How to make Harris Tweed part 2

After the yarn has been spun and twisted (see my earlier blog: How to make Harris Tweed part 1) it gets wound onto bobbins which will become the warp (vertical threads) and weft (left to right threads).

The Warp threads need to be gathered into a specific colour order because this makes the required pattern of the Harris tweed. It can take a whole day or more, for the weaver to thread up the warp onto the loom.

Once the warp threads are in place, the weaver gets to work on the treadle loom (nothing is mechanised here!) and a new length of Harris tweed begins to emerge.

I met this weaver in Gearrannan blackhouse village on the Isle of Lewis. Gearrannan was preserved after the last villagers moved out into more modern houses nearby, and is now a museum with rentable holiday cottages. The cottages are very dark inside as they have tiny windows, so the weaving is all done with electric light.

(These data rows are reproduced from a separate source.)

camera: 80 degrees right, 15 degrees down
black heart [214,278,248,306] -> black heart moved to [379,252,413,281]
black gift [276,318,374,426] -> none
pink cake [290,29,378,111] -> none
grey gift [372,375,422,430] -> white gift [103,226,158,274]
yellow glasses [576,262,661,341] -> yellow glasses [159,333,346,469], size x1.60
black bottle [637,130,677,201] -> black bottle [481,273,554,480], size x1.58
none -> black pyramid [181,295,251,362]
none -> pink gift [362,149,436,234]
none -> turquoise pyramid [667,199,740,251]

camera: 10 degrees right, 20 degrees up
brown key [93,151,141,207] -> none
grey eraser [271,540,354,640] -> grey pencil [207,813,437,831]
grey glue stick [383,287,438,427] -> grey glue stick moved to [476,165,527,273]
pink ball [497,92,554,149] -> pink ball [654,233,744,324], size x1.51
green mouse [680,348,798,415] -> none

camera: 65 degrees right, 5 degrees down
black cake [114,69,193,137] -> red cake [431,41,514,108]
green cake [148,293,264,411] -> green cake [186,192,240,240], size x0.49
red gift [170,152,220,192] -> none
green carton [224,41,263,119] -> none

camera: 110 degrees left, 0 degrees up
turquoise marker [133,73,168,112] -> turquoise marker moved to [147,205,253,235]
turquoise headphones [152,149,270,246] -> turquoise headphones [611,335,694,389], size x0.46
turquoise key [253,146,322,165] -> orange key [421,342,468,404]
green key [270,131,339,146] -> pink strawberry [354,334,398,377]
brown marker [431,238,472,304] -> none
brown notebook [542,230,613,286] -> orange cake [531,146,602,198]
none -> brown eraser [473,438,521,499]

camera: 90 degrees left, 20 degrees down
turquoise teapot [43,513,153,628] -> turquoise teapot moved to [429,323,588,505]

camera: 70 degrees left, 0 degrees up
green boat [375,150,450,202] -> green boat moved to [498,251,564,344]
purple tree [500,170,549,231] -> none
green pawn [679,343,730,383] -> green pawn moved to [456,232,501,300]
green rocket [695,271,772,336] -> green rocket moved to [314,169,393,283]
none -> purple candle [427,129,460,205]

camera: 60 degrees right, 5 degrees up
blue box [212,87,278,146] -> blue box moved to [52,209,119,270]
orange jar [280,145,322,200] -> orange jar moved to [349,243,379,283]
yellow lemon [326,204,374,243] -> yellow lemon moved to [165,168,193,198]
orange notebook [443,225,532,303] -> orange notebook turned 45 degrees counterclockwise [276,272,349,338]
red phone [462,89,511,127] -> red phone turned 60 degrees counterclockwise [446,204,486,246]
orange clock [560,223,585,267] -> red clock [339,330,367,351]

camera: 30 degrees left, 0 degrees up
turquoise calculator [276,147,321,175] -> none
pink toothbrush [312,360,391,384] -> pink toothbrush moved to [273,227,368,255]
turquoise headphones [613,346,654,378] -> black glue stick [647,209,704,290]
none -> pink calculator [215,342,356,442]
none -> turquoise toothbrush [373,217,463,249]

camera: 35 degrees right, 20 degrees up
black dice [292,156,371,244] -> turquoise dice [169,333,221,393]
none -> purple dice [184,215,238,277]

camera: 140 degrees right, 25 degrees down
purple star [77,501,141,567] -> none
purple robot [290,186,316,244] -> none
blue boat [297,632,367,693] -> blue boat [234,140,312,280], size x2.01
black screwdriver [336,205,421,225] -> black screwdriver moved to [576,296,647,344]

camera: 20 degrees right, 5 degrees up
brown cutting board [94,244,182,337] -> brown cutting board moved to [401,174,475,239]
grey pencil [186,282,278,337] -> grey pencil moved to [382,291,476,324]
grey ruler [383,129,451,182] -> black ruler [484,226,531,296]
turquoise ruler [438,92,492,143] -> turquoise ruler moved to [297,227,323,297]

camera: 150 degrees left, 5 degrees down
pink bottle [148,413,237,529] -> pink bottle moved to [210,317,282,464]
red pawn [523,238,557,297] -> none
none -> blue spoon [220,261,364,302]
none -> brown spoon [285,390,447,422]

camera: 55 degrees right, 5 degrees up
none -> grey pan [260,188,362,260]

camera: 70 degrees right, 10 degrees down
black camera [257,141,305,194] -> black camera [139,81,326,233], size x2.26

I was surprised at the small size of the loom overall. This one is a single width loom (so he can weave only 75cm width cloth and not the usual commercial 150cm width) but it’s capable of producing 35+metres in length. As all the weaving is done in the weavers home or ‘shed’ in their gardens, I suppose it’s handy that the looms aren’t too big!

When the cloth is woven, the tweed goes back to the mill for finishing. More about that another time.

This is one of the Gearrannan blackhouses from the outside. On a beautiful day, like I had in May, it’s a stunning location. I’m not so sure what it would be like in deepest stormy winter!